Where are the comps trading?
Shares in Oil & Gas are down 15% so far this year. That compares negatively with the majority of its international peers, including Russia’s Gazprom and LukOil, China's Sinopec, China National Offshore Oil Corporation (CNOOC) and PetroChina, India’s ONGC, and Thailand’s PTT Exploration & Production.
Although shares in Gazprom, CNOOC and PTT are also all in the red for the year-to-date period, dropping 6%, 15% and 8%, respectively, most other comparable companies have posted small gains. The best performer is India’s ONGC, which was 40% higher by the close on November 5.
Analysts remain optimistic about Oil & Gas, noting that the company has a number of development projects slated for next year, a diversified portfolio of production fields, and is accelerating its exploration efforts.

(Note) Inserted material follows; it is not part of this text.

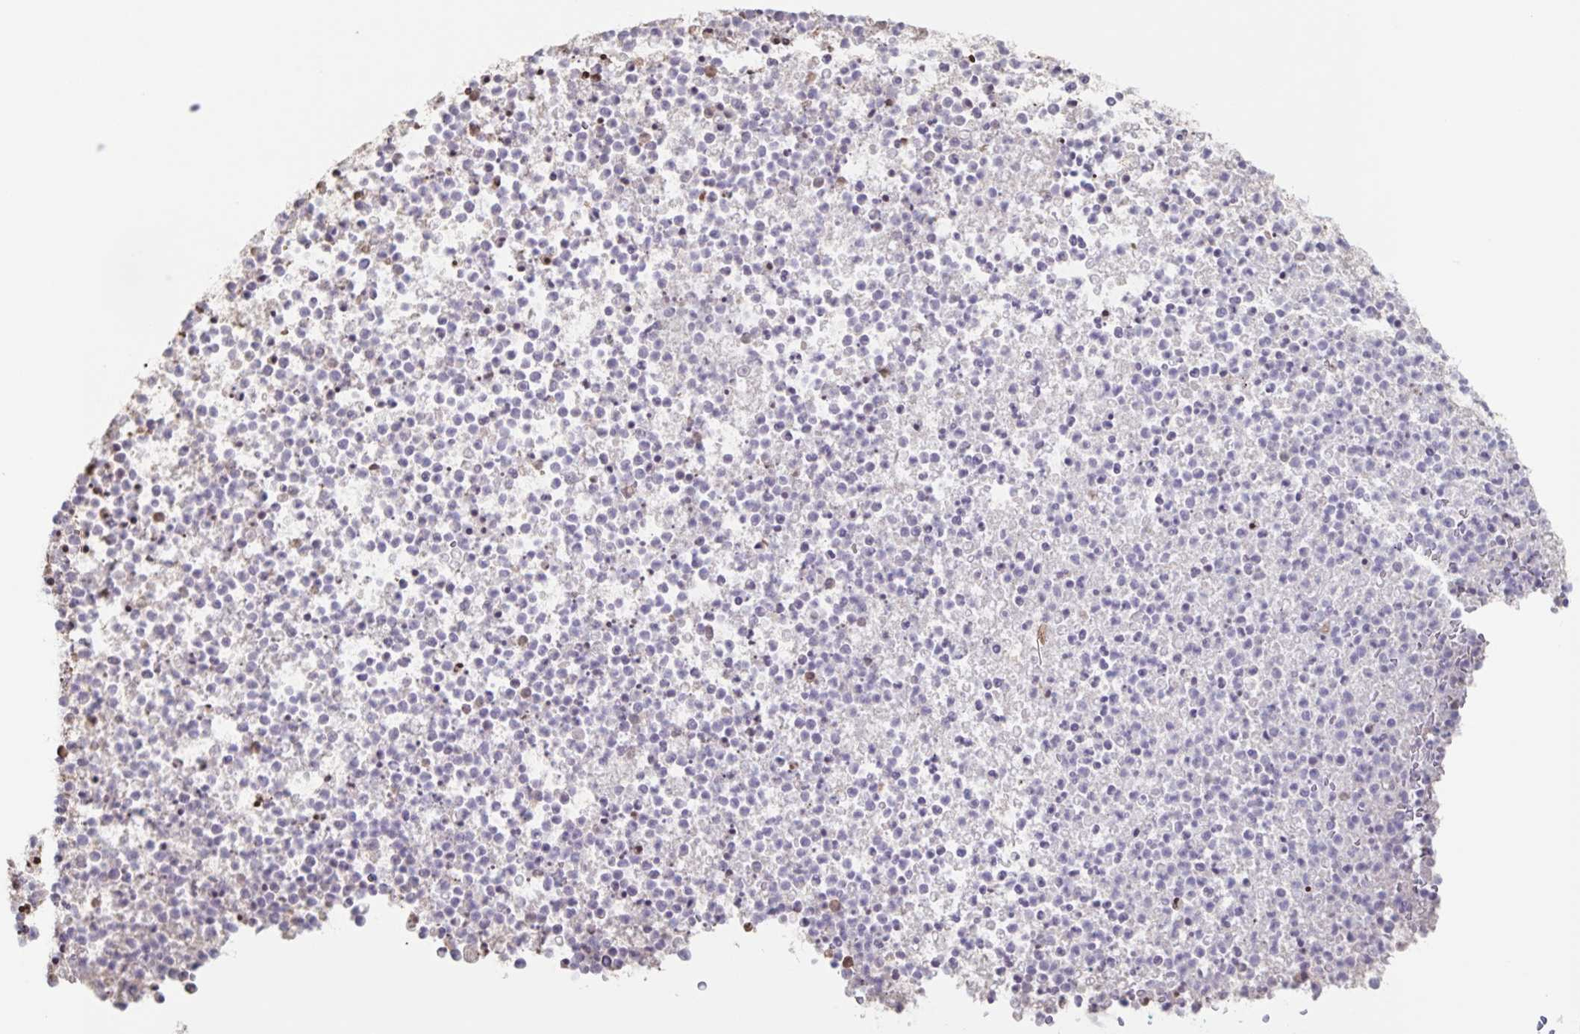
{"staining": {"intensity": "weak", "quantity": "<25%", "location": "nuclear"}, "tissue": "bronchus", "cell_type": "Respiratory epithelial cells", "image_type": "normal", "snomed": [{"axis": "morphology", "description": "Normal tissue, NOS"}, {"axis": "topography", "description": "Cartilage tissue"}, {"axis": "topography", "description": "Bronchus"}], "caption": "Immunohistochemical staining of benign human bronchus demonstrates no significant expression in respiratory epithelial cells.", "gene": "LCE6A", "patient": {"sex": "male", "age": 56}}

Some also argue that the company, which is trading around 7.88 times forecast 2015 earnings and 7.57 times its forecast 2016 earnings, is undervalued.
The Oil & Gas divestment is part of the government’s plan to kick-start its economic-revival programme.
Prime Minister Nawaz Sharif was sworn in earlier this year for a third time and controls almost half the seats in parliament. This allows his Pakistan Muslim League-N party to govern without a coalition partner and gives it more freedom to implement a reformist agenda.
Since inheriting a troubled economy, energy crisis and worsening security situation, the government continues to make steps to cut subsidies and eliminate debt from the electricity sector. It also negotiated a $6.6 billion deal with the International Monetary Fund to prevent a default.